Having tried -- and failed -- to get a copyright on our famous whirling middle finger of death, we wish the best of luck to former pro wrestler Diamond Dallas Page, who's filed a lawsuit against Jay-Z, claiming that the (ahem) "retired" rapper stole his patented hand sign. Page claims that Hova swiped his "Diamond Cutter sign" -- made by using both thumbs and index fingers to form, naturally enough, a diamond shape -- in recent years, mimicking it in concert and on the covers of both the Dynasty: Roc La Familia 2000 and Fade to Black albums. If Page fails on this count, maybe he could go after the Pussycat Dolls, whose sampling of his spandex collection is pretty doggone flagrant, if you ask us . . .
A few months ago, the birdwatching world was all agog over the sighting of the ivory-billed woodpecker, a critter not seen in the wild in decades. We felt a similar warmth in our cockles earlier this week when a similarly rare bird appeared out of nowhere -- that being unfettered honesty from a rock musician, namely Michelle Branch. The sometime Carlos Santana playmate popped up on her official Web site to tell a fair portion of her fan base -- the ones who've gotten agitated over lack of new material -- to "f-off." To be fair, she spread the venom around fairly evenly, calling her record label a bunch of quick-buck rip-off artists and distancing herself from her most recent Santana collaboration. Branch summed up her feelings by writing that "this isn't fun for me anymore. I'm sick of sucking dicks to get my music heard." It seemed to work for Samantha Fox . . .
Even though it often leads to great disappointment -- like the crushing blow we felt when we heard that Courtney Love wasn't really going to play a featured role in that made-for-TV bio of Pope John Paul II -- we're still trying to add to our collection of signs of the apocalypse. We snagged one this week when word came down that Justin Timberlake is allegedly in the process of taking lessons on how to sound more like a man. One of our favorite British tabloids reports that the artist sometimes known as Mister Cameron Diaz is trying to bolster his acting career by soliciting pointers on how to deepen his voice -- a move the rag claims was prompted by his being rejected for an action-hero role because he sounds more "like a twelve-year-old boy" . . .
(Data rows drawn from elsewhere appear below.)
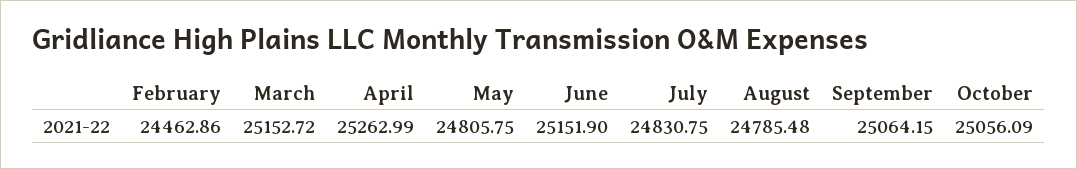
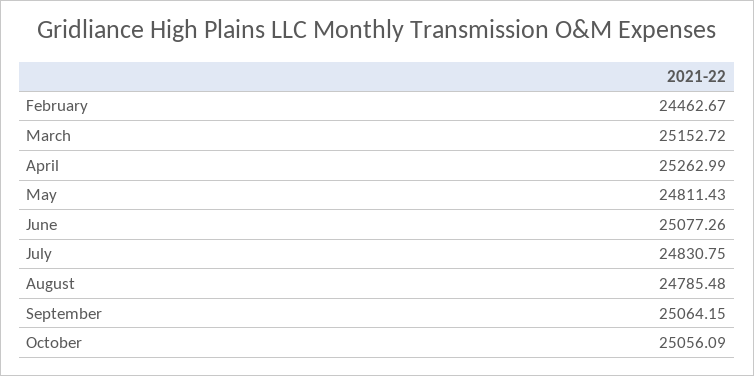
  {
-   "February": 24462.86,
+   "February": 24462.67,
    "March": 25152.72,
    "April": 25262.99,
-   "May": 24805.75,
+   "May": 24811.43,
-   "June": 25151.9,
+   "June": 25077.26,
    "July": 24830.75,
    "August": 24785.48,
    "September": 25064.15,
    "October": 25056.09
  }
While corporate paper-pushers with little imagination might find it easier to simply toss a wad of cash at Sean "Insert Rotating Nickname" Combs, the folks at Germany's Hornbach Home Improvement Centers went one step beyond, filling their spokesmodel slot with none other than Einsturzende Neubauten mainman Blixa Bargeld. In a series of TV ads for the company, the skronk-monger -- whose band's name, appropriately enough, translates to Collapsing New Buildings -- gives impassioned readings from a catalog, staunchly proclaiming the superiority of its mosquito-zappers and other fine products. If Bargeld's onscreen appearance is any indication, Hornbach doesn't, unfortunately, offer a line of shampoos.